======== 所与の本文

2023.02.07.08.14
拙稿はこちらの続き、の様なものである。
かつてソノシート (Flexi Disc)と謂う媒体があった。ぼくが親しんでいたのは、TV番組のそれであり、10頁にみたない冊子の中に、33 1/3回転の7インチのそれが封入されている。後者の片面には、その番組の [番組オープニングとエンディング] 主題歌もしくは後者の代わりとなる番組挿入曲、計2曲が収録されており、遺る片面には番組を編集したドラマが収録されている。そしてその殆どの場合が、番組初回のエピソードをその媒体用に編集したモノなのである。そしてさらに付け加えるべきなのは、その盤のパッケージとしての機能をもつ冊子が、片面収録のドラマのヴジュアル版、有り体に謂えば、番組初回エピソードを紙面展開したモノである。ひとつの物語を音源と紙面で補完しあっているのだ。
つまり、その番組が未体験ならば、その番組紹介となるであろうし、番組放映長期に及ぶ場合は、その物語の導入部の記録となる。
そして、それ故に、ソノシート (Flexi Disc) は、映画館内で販売される上映作品のパンフレット (Movie Brochure) と同種の機能を有する事になる。つまり、映像作品の記録や再映の為の機器、すなわちヴィデオ (Video Tape) や (DVD : Digital Versatile Disc) が登場する為の機器が一般的なモノとなるまでは、自己が体験した映像の記録や記憶を所有する為の手段はそれしかなかったからだ [そのもうひとつの手段はサウンドトラック盤 (Soundtrack Album) であり、主題歌とドラマが一体化しているソノシート (Flexi Disc) と謂うメディアは、パンフレット (Movie Brochure) とサウンドトラック盤 (Soundtrack Album) の、両者を兼ね合わせた様な存在なのである]。
と、謂う様な指摘をこちらでしたのだ。
そして、例外として、特撮TV番組『ウルトラQ (Ultra Q)』 [1966年 TBS系列放映] の2作品あるうちの1作を挙げ、その作品に録音されているドラマ『恐怖の死闘! ナメゴン対ゴメス (The Fright Mortal Combat, Namegon Vs Gomess)』が、全くの録り下ろし、TV番組の1逸話としても放映されていない物語である事を綴ってある。
拙稿で題材とするのは、もうひとつの例外作品である。
それはTVドラマ番組『バンパイヤ (The Vampires)』 [手塚治虫 (Osamu Tezuka)原作 1968~1969年 フジテレビ系列放映] のソノシート (Flexi Disc) 作品である。
それが何故、例外であるのか、それを寿ぐ前に、もうひとつ告げねばならない事がある。
上に、「映像の記録と記憶を所有する」と綴った。と、謂う事は、仮にぼくがあるソノシート (Flexi Disc) を購入もしくは所有する為には、それの原典たる映像作品をぼくは既に体験していなくてはならない。
だが、未だにぼくはそのTVドラマ番組を未体験なのだ。重ねて綴れば当時ばかりではなく現在に於いても、なのである。

================

→ **記述課題**
本文において「もうひとつの例外作品」として題材とされているのは、どの番組のソノシートですか。

======== 所与の行

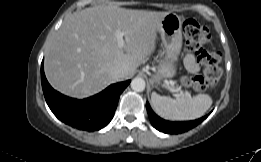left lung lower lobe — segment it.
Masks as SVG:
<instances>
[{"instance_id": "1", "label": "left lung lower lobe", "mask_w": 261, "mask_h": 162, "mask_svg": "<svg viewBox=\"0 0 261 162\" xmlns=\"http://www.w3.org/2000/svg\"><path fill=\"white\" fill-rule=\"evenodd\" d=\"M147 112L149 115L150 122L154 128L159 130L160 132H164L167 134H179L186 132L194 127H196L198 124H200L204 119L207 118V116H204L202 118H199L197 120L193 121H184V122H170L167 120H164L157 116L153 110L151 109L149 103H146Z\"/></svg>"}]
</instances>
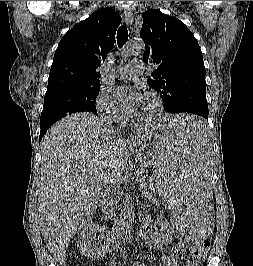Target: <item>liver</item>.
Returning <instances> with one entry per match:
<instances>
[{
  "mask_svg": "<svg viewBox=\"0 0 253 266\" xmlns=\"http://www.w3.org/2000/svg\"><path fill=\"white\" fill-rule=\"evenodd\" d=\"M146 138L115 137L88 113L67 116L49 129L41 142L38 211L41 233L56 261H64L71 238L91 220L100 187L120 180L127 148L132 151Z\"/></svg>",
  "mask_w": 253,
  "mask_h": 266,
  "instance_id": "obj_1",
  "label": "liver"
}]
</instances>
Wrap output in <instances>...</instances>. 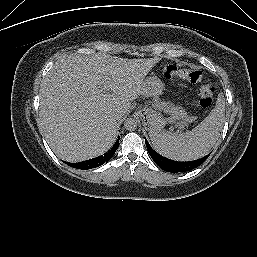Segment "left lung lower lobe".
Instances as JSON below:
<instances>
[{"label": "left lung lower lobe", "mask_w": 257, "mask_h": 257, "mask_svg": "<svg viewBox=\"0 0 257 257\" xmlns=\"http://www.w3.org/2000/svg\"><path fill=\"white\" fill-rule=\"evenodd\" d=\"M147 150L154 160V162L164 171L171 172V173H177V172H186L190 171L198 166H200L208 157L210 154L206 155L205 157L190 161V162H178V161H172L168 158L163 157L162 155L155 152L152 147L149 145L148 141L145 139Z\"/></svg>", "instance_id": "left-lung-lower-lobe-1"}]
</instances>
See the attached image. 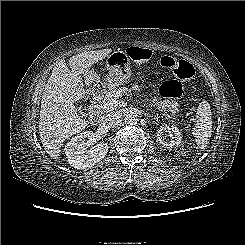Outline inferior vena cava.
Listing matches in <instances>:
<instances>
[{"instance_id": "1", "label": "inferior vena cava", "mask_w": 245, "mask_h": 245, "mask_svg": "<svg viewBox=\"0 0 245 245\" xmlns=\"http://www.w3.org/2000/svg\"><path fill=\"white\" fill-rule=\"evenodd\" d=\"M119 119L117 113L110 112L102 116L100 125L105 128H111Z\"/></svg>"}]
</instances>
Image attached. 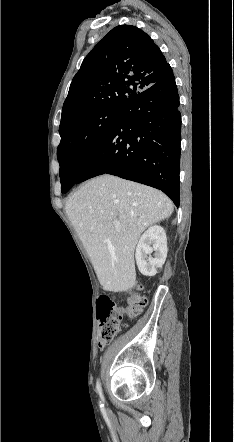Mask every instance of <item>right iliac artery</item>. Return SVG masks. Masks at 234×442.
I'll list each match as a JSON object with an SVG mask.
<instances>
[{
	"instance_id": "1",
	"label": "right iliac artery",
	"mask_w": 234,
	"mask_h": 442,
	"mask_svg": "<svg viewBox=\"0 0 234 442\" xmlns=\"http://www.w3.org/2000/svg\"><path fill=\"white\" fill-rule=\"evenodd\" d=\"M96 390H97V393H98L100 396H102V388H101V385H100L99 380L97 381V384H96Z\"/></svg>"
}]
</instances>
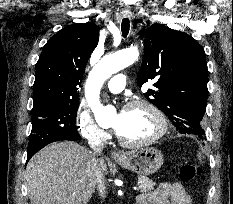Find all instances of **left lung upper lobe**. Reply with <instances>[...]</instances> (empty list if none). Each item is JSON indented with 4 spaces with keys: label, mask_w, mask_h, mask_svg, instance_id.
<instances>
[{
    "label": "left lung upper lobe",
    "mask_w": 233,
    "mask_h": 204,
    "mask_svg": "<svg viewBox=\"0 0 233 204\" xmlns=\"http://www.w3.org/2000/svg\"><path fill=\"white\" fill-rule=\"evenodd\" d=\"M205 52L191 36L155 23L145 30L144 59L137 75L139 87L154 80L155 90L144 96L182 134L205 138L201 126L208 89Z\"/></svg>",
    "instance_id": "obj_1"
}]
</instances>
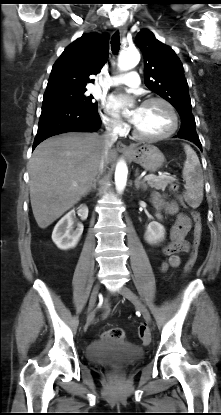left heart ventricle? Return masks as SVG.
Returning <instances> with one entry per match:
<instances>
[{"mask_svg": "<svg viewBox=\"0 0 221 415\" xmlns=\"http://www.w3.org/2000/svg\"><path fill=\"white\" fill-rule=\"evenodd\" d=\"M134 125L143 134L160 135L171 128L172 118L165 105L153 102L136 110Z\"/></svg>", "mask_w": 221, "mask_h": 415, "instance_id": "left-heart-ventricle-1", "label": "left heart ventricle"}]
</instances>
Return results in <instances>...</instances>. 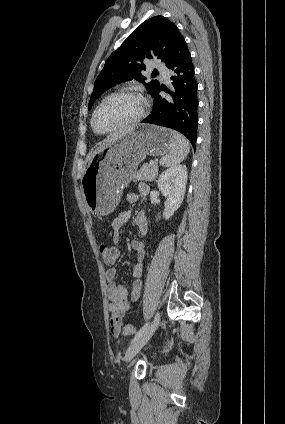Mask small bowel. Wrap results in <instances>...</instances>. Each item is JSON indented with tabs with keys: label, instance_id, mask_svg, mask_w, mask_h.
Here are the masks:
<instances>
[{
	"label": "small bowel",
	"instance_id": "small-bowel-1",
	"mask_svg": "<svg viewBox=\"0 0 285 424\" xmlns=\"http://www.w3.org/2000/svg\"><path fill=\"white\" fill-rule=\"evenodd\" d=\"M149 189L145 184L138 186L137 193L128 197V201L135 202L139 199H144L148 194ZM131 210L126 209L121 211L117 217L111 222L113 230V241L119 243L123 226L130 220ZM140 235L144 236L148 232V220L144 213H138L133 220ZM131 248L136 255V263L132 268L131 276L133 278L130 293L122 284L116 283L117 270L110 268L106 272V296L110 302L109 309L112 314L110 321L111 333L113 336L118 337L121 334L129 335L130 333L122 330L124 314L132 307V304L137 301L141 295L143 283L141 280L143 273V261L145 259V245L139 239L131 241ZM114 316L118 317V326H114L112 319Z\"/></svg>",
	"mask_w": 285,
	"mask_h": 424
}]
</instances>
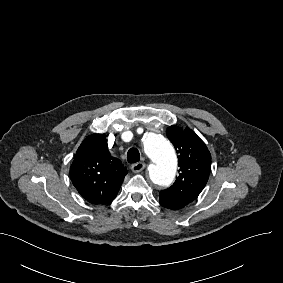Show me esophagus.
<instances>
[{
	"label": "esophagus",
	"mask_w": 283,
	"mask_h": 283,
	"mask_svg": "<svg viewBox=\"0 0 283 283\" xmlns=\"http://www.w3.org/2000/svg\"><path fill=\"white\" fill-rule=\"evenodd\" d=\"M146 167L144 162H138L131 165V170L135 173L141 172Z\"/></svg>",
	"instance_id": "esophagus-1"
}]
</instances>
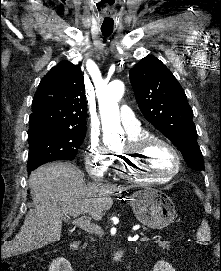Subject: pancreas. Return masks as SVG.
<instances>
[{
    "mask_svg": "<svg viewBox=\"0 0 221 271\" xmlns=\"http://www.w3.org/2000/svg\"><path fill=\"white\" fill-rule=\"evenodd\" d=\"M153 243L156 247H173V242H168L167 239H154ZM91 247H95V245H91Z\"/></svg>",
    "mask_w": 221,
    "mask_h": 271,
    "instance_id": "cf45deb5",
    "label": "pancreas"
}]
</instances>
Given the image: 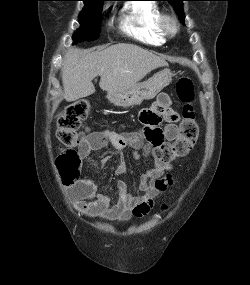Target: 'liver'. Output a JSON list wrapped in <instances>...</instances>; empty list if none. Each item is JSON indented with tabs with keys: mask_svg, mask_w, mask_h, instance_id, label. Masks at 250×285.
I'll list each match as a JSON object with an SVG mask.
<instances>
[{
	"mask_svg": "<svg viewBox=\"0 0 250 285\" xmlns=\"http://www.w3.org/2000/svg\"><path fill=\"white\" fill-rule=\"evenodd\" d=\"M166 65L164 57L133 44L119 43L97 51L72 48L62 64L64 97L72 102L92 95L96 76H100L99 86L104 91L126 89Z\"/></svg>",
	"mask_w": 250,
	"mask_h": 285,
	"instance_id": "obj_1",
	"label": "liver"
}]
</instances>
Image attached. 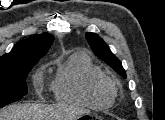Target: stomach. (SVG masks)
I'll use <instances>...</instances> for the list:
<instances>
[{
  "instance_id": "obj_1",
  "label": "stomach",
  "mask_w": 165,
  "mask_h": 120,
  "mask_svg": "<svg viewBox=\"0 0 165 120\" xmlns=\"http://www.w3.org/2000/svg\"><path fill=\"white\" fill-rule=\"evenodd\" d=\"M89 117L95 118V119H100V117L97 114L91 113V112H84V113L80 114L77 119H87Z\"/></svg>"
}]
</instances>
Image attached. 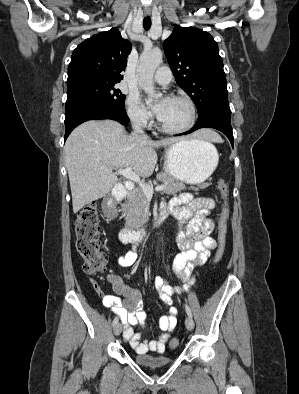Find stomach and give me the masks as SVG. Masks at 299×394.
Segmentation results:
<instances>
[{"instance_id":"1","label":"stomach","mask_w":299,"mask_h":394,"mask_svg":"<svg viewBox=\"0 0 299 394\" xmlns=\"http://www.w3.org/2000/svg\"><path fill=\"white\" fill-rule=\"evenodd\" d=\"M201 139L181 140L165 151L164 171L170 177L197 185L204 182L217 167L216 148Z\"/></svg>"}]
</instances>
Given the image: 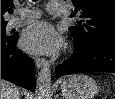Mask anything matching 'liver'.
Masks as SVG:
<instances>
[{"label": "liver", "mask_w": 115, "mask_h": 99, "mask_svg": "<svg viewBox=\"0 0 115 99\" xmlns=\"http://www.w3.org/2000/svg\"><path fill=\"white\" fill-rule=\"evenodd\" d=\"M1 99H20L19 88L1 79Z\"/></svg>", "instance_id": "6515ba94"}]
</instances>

================

→ **解答例**
TVドラマ番組『バンパイヤ (The Vampires)』のソノシート作品です。